Reproduce each of the following rows verbatim, leaving every character unchanged.
— Start of Entries —
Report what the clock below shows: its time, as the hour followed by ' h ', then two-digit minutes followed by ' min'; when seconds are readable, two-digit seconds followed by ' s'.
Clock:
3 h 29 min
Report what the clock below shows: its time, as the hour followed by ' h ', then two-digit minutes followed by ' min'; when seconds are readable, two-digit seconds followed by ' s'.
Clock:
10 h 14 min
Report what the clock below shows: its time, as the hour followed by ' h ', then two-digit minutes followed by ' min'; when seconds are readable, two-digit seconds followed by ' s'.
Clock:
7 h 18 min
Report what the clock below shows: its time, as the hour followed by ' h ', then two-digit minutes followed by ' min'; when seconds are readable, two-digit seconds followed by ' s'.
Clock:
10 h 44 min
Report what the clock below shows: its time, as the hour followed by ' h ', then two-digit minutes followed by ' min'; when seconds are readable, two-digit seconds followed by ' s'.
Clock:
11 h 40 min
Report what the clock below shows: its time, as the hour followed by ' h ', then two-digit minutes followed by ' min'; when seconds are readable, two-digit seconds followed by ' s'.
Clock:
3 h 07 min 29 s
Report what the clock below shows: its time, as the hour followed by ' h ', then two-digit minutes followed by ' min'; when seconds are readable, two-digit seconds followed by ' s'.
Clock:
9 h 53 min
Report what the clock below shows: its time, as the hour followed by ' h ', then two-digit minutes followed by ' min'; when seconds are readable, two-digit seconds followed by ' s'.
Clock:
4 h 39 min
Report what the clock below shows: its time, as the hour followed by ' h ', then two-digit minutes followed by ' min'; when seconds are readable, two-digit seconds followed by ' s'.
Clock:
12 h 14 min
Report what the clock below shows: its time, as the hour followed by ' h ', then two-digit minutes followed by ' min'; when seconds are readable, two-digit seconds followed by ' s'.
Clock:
— End of Entries —
● Answer in full
Report what the clock below shows: its time, as the hour followed by ' h ', then two-digit minutes followed by ' min'; when seconds are readable, two-digit seconds followed by ' s'.
Clock:
3 h 29 min
Report what the clock below shows: its time, as the hour followed by ' h ', then two-digit minutes followed by ' min'; when seconds are readable, two-digit seconds followed by ' s'.
Clock:
10 h 14 min
Report what the clock below shows: its time, as the hour followed by ' h ', then two-digit minutes followed by ' min'; when seconds are readable, two-digit seconds followed by ' s'.
Clock:
7 h 18 min
Report what the clock below shows: its time, as the hour followed by ' h ', then two-digit minutes followed by ' min'; when seconds are readable, two-digit seconds followed by ' s'.
Clock:
10 h 44 min
Report what the clock below shows: its time, as the hour followed by ' h ', then two-digit minutes followed by ' min'; when seconds are readable, two-digit seconds followed by ' s'.
Clock:
11 h 40 min
Report what the clock below shows: its time, as the hour followed by ' h ', then two-digit minutes followed by ' min'; when seconds are readable, two-digit seconds followed by ' s'.
Clock:
3 h 07 min 29 s
Report what the clock below shows: its time, as the hour followed by ' h ', then two-digit minutes followed by ' min'; when seconds are readable, two-digit seconds followed by ' s'.
Clock:
9 h 53 min
Report what the clock below shows: its time, as the hour followed by ' h ', then two-digit minutes followed by ' min'; when seconds are readable, two-digit seconds followed by ' s'.
Clock:
4 h 39 min
Report what the clock below shows: its time, as the hour followed by ' h ', then two-digit minutes followed by ' min'; when seconds are readable, two-digit seconds followed by ' s'.
Clock:
12 h 14 min
Report what the clock below shows: its time, as the hour followed by ' h ', then two-digit minutes followed by ' min'; when seconds are readable, two-digit seconds followed by ' s'.
Clock:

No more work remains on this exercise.